Three weeks later, Mr. Payne returns for his follow-up appointment and you discover the following:
Mr. Payne has had little relief with the treatment prescribed. He is frustrated that he has been in pain for more than a month. His pain has been progressively worse. It radiates down the lateral part of his left leg and side of his left foot. This pain is worse than the back pain. He does not have any problems with bowel or bladder control and there is no weakness of his leg.
Pertinent Exam Findings
Vital signs: stable
Neurologic: Normal gait, but moves slowly due to pain; range of motion is full, with pain on flexion; SLR is positive at 45 degree on the left; motor strength intact; reflexes 2+ bilaterally at the knees, absent at the left ankle, 1+ at the right ankle.
Dr. Lee agrees with your diagnosis of radiculopathy of S1 nerve root with progression. She orders an MRI and sets up an appointment to see Mr. Payne after the MRI.
ne week later, Mr. Payne returns for follow-up.
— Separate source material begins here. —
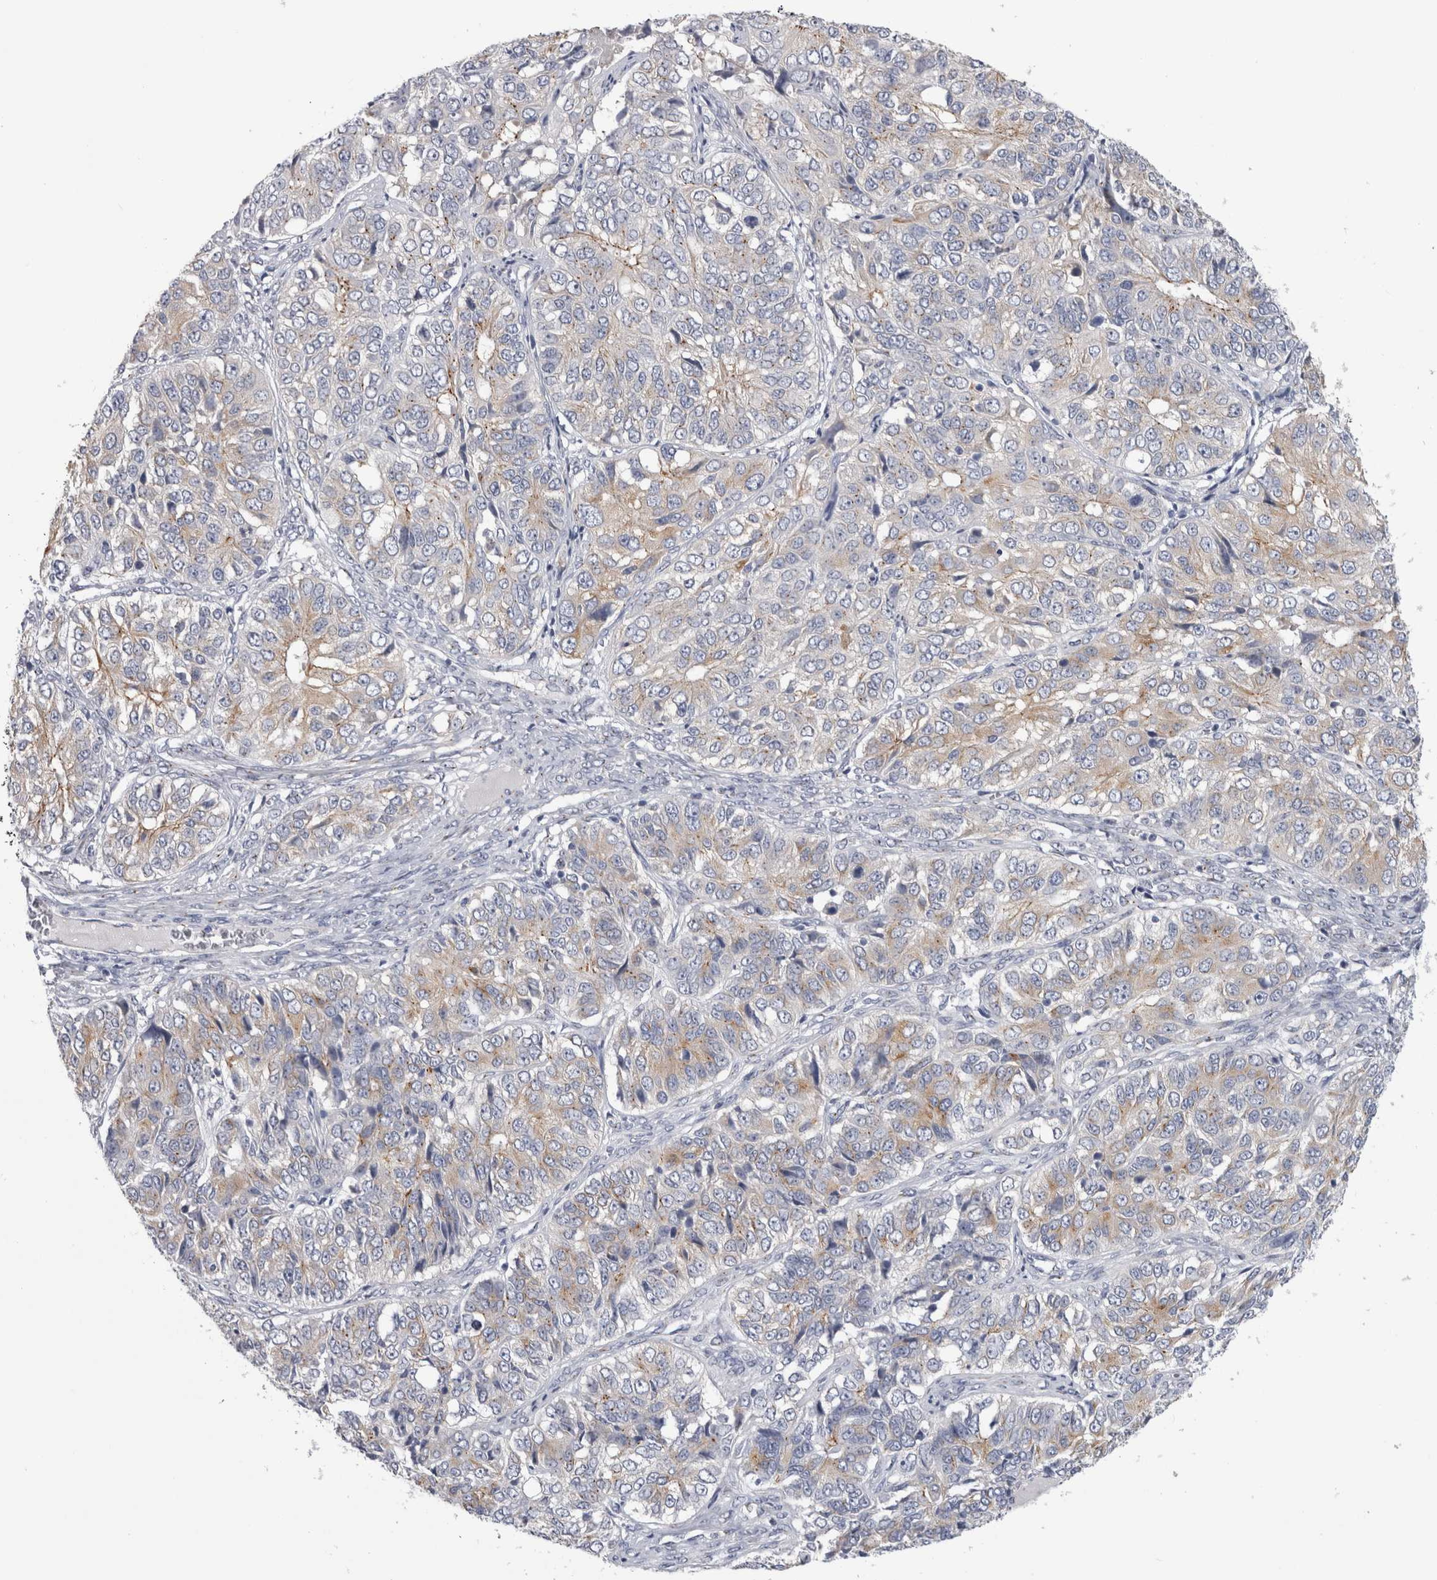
{"staining": {"intensity": "weak", "quantity": ">75%", "location": "cytoplasmic/membranous"}, "tissue": "ovarian cancer", "cell_type": "Tumor cells", "image_type": "cancer", "snomed": [{"axis": "morphology", "description": "Carcinoma, endometroid"}, {"axis": "topography", "description": "Ovary"}], "caption": "The image demonstrates a brown stain indicating the presence of a protein in the cytoplasmic/membranous of tumor cells in ovarian cancer (endometroid carcinoma). (Brightfield microscopy of DAB IHC at high magnification).", "gene": "AKAP9", "patient": {"sex": "female", "age": 51}}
You review the results of the MRI report.
- Moderate-size, herniated disc at L5-S1 with associated marked impingement on the left S1 nerve root and mild to moderate impingement on the right S1 nerve root. There is mild central canal stenosis.
- Annular tear with a small central disc herniation at L4-5 causing mild central canal stenosis.
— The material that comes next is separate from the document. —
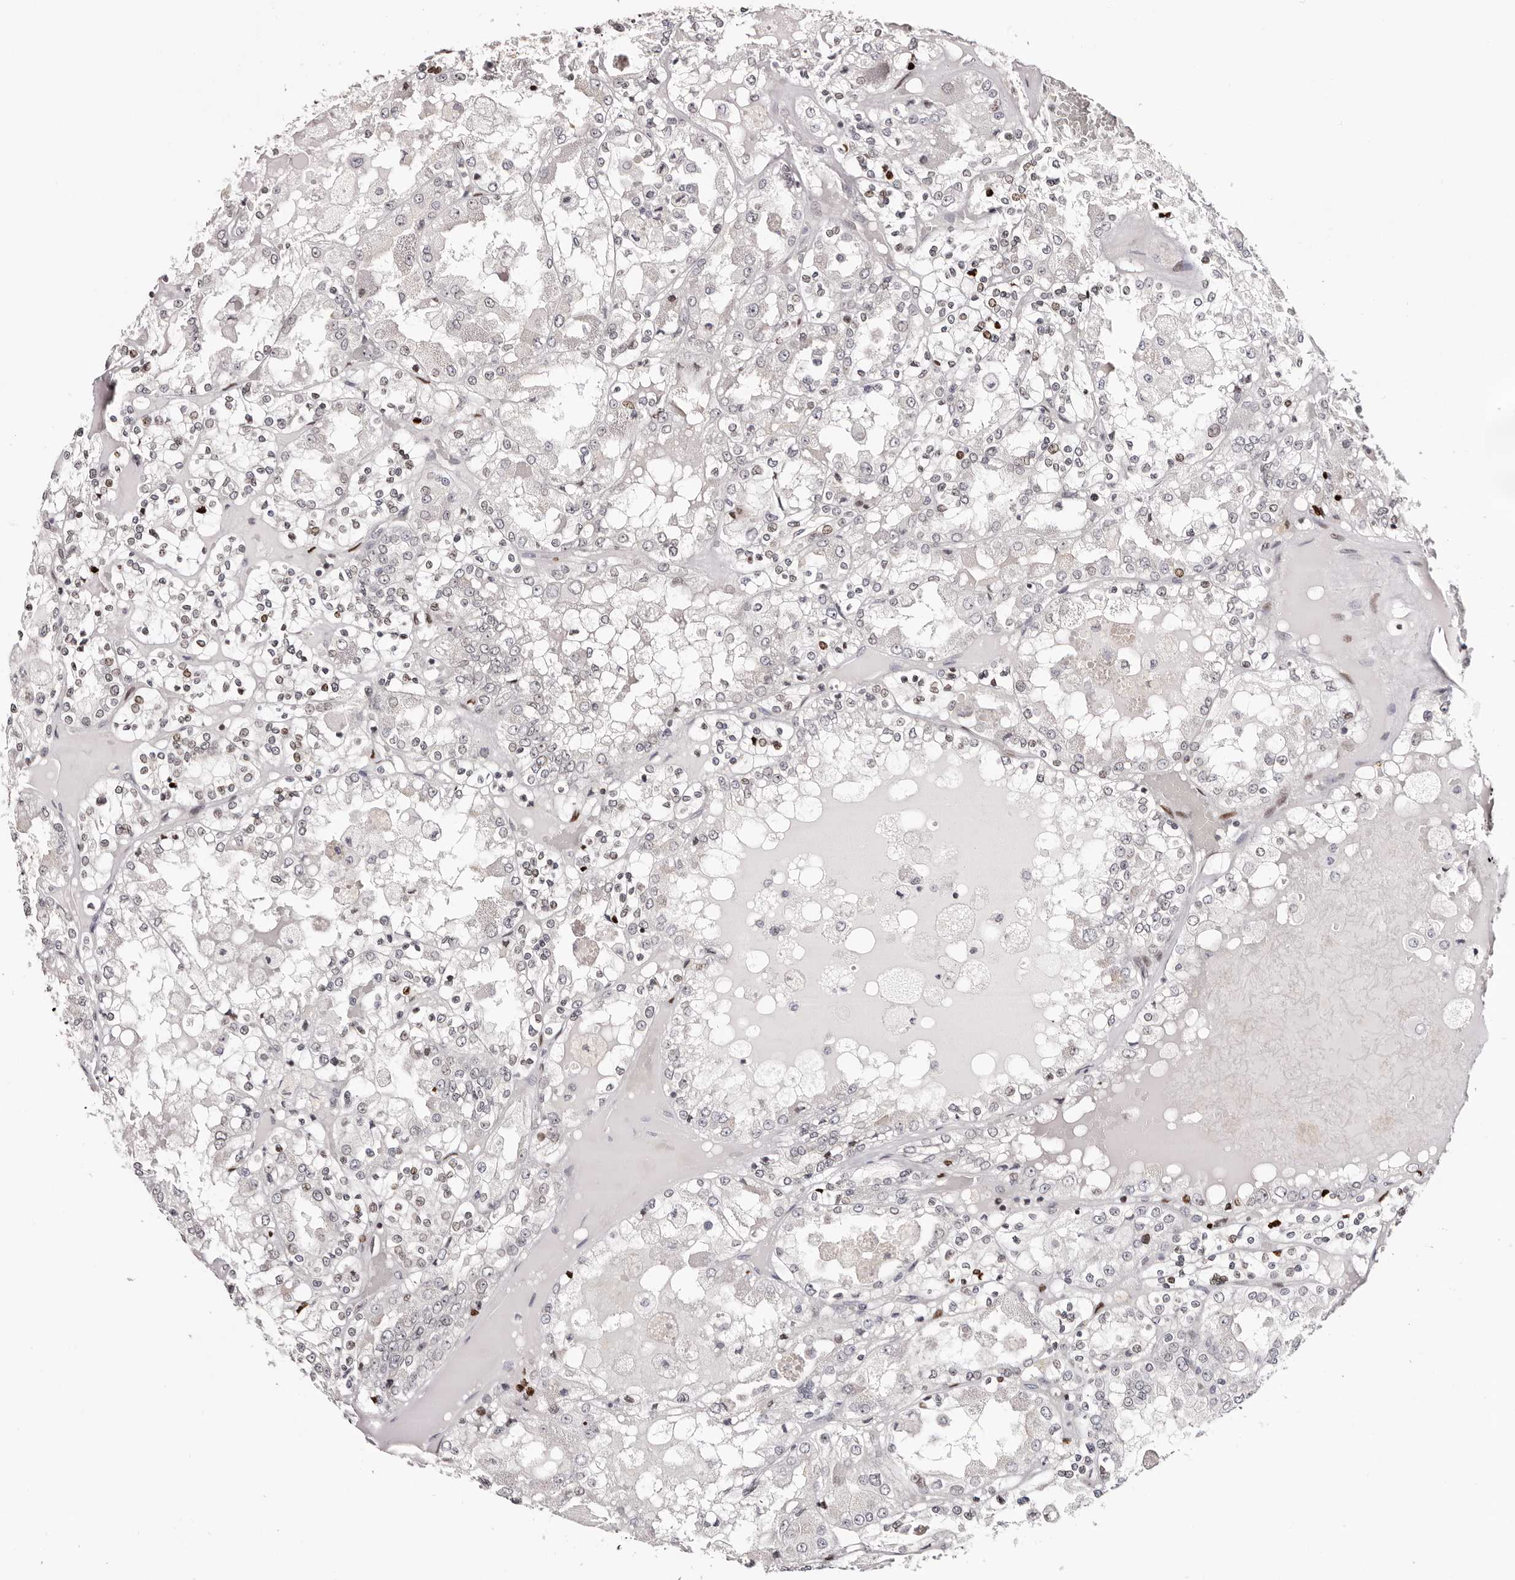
{"staining": {"intensity": "weak", "quantity": "<25%", "location": "nuclear"}, "tissue": "renal cancer", "cell_type": "Tumor cells", "image_type": "cancer", "snomed": [{"axis": "morphology", "description": "Adenocarcinoma, NOS"}, {"axis": "topography", "description": "Kidney"}], "caption": "Immunohistochemical staining of human renal cancer (adenocarcinoma) exhibits no significant staining in tumor cells.", "gene": "NUP153", "patient": {"sex": "female", "age": 56}}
You review the findings with Dr. Lee. She agrees with your diagnosis of radiculopathy of S1 nerve root due to a large herniated disc at L5-S1.
You call Mr. Payne two weeks later to see how he is doing. He reports that he is doing quite a bit better. He went to an osteopathic physician who did some manual therapy and started him on a strict walking program. He is very encouraged and plans on losing weight through exercise and diet.
- Discuss the Mr. Payne’s history that would be pertinent to his genitourinary problem. Include chief complaint, HPI, Social, Family and Past medical history that would be important to know.
- Describe the physical exam and diagnostic tools to be used for Mr. Payne. Are there any additional you would have liked to be included that were not?
- Please list 3 differential diagnoses for Mr. Payne and explain why you chose them. What was your final diagnosis and how did you make the determination?
- What plan of care will Mr. Payne be given at this visit, include drug therapy and treatments; what is the patient education and follow-up?